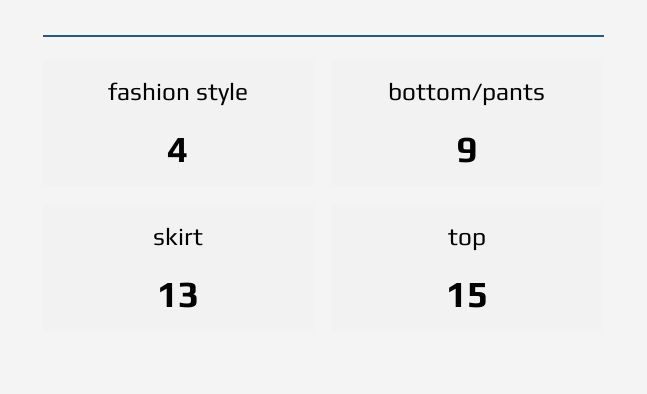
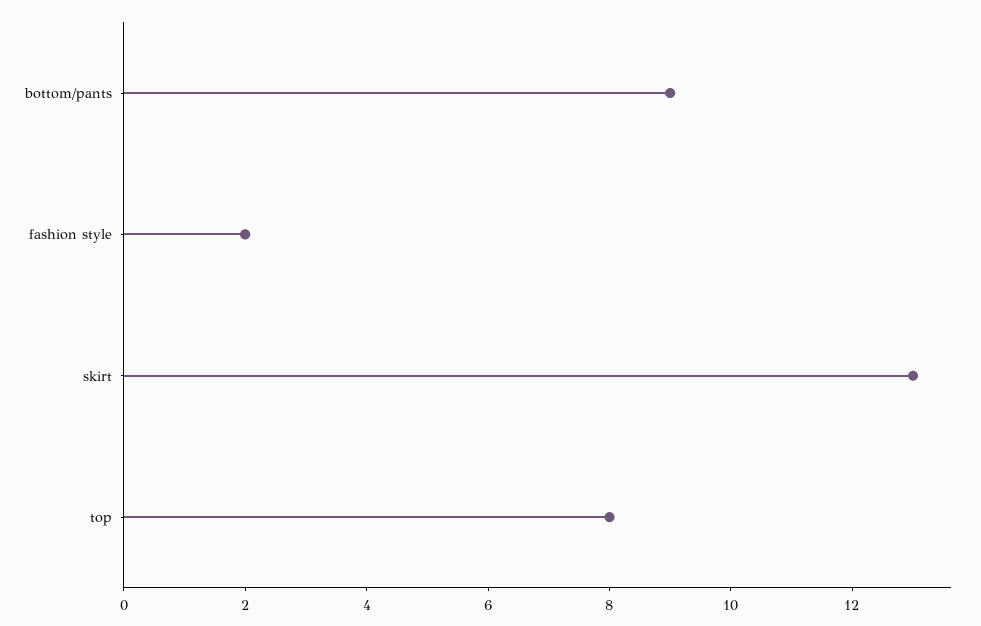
  {
-   "fashion style": 4,
+   "fashion style": 2,
    "bottom/pants": 9,
    "skirt": 13,
-   "top": 15
+   "top": 8
  }

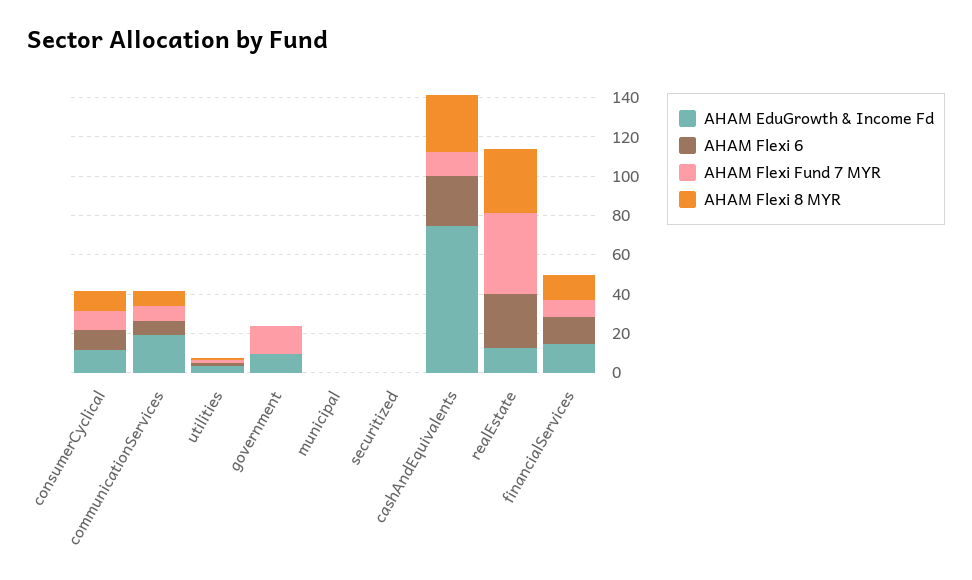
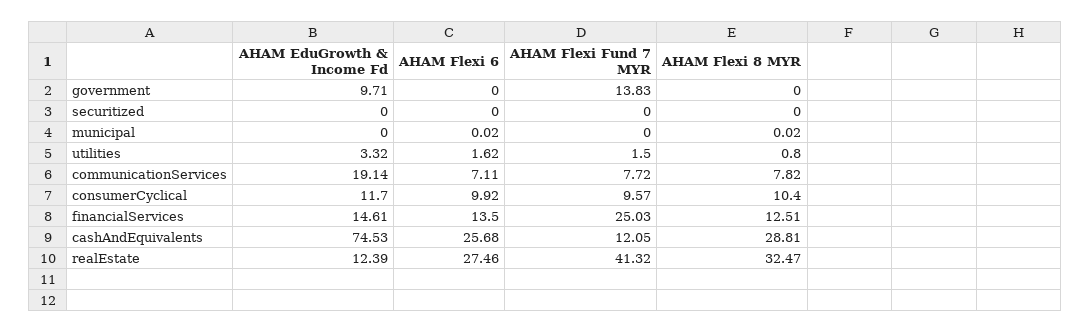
  {
    "AHAM EduGrowth & Income Fd": {
      "consumerCyclical": 11.7,
      "communicationServices": 19.14,
      "utilities": 3.32,
      "government": 9.71,
      "municipal": 0,
      "securitized": 0,
      "cashAndEquivalents": 74.53,
      "realEstate": 12.39,
      "financialServices": 14.61
    },
    "AHAM Flexi 6": {
      "consumerCyclical": 9.92,
      "communicationServices": 7.11,
      "utilities": 1.62,
      "government": 0,
      "municipal": 0.02,
      "securitized": 0,
      "cashAndEquivalents": 25.68,
      "realEstate": 27.46,
      "financialServices": 13.5
    },
    "AHAM Flexi Fund 7 MYR": {
      "consumerCyclical": 9.57,
      "communicationServices": 7.72,
      "utilities": 1.5,
      "government": 13.83,
      "municipal": 0,
      "securitized": 0,
      "cashAndEquivalents": 12.05,
      "realEstate": 41.32,
-     "financialServices": 10
+     "financialServices": 25.03
    },
    "AHAM Flexi 8 MYR": {
      "consumerCyclical": 10.4,
      "communicationServices": 7.82,
      "utilities": 0.8,
      "government": 0,
      "municipal": 0.02,
      "securitized": 0,
      "cashAndEquivalents": 28.81,
      "realEstate": 32.47,
      "financialServices": 12.51
    }
  }

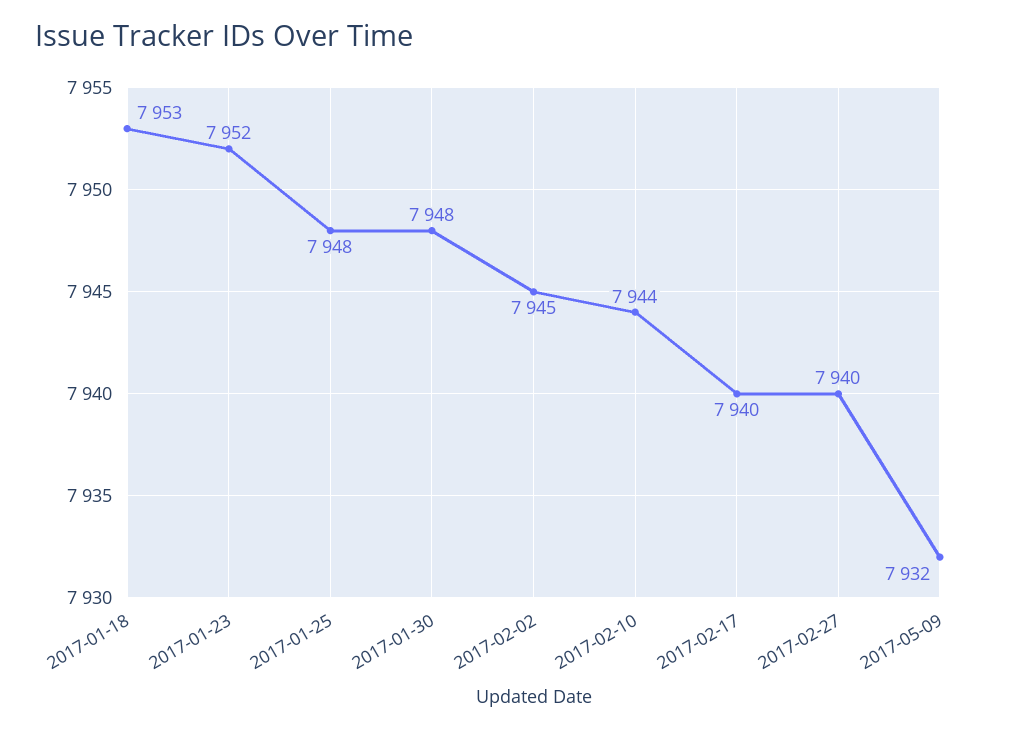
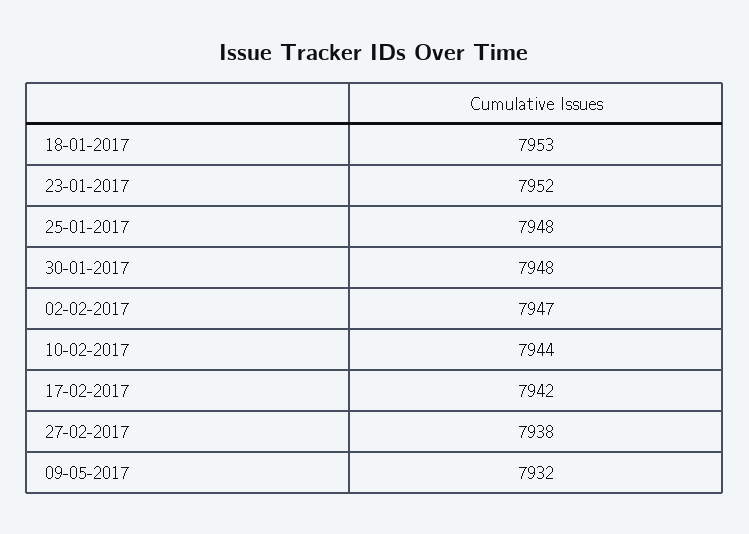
  {
    "2017-01-18": 7953,
    "2017-01-23": 7952,
    "2017-01-25": 7948,
    "2017-01-30": 7948,
-   "2017-02-02": 7945,
+   "2017-02-02": 7947,
    "2017-02-10": 7944,
-   "2017-02-17": 7940,
+   "2017-02-17": 7942,
-   "2017-02-27": 7940,
+   "2017-02-27": 7938,
    "2017-05-09": 7932
  }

···

→ **ACTIVITY**: Retype every entry above exactly, leaving out the pictures.

→ **WRITTEN SOLUTION**:
  {
-   "fashion style": 4,
+   "fashion style": 2,
    "bottom/pants": 9,
    "skirt": 13,
-   "top": 15
+   "top": 8
  }

  {
    "AHAM EduGrowth & Income Fd": {
      "consumerCyclical": 11.7,
      "communicationServices": 19.14,
      "utilities": 3.32,
      "government": 9.71,
      "municipal": 0,
      "securitized": 0,
      "cashAndEquivalents": 74.53,
      "realEstate": 12.39,
      "financialServices": 14.61
    },
    "AHAM Flexi 6": {
      "consumerCyclical": 9.92,
      "communicationServices": 7.11,
      "utilities": 1.62,
      "government": 0,
      "municipal": 0.02,
      "securitized": 0,
      "cashAndEquivalents": 25.68,
      "realEstate": 27.46,
      "financialServices": 13.5
    },
    "AHAM Flexi Fund 7 MYR": {
      "consumerCyclical": 9.57,
      "communicationServices": 7.72,
      "utilities": 1.5,
      "government": 13.83,
      "municipal": 0,
      "securitized": 0,
      "cashAndEquivalents": 12.05,
      "realEstate": 41.32,
-     "financialServices": 10
+     "financialServices": 25.03
    },
    "AHAM Flexi 8 MYR": {
      "consumerCyclical": 10.4,
      "communicationServices": 7.82,
      "utilities": 0.8,
      "government": 0,
      "municipal": 0.02,
      "securitized": 0,
      "cashAndEquivalents": 28.81,
      "realEstate": 32.47,
      "financialServices": 12.51
    }
  }

  {
    "2017-01-18": 7953,
    "2017-01-23": 7952,
    "2017-01-25": 7948,
    "2017-01-30": 7948,
-   "2017-02-02": 7945,
+   "2017-02-02": 7947,
    "2017-02-10": 7944,
-   "2017-02-17": 7940,
+   "2017-02-17": 7942,
-   "2017-02-27": 7940,
+   "2017-02-27": 7938,
    "2017-05-09": 7932
  }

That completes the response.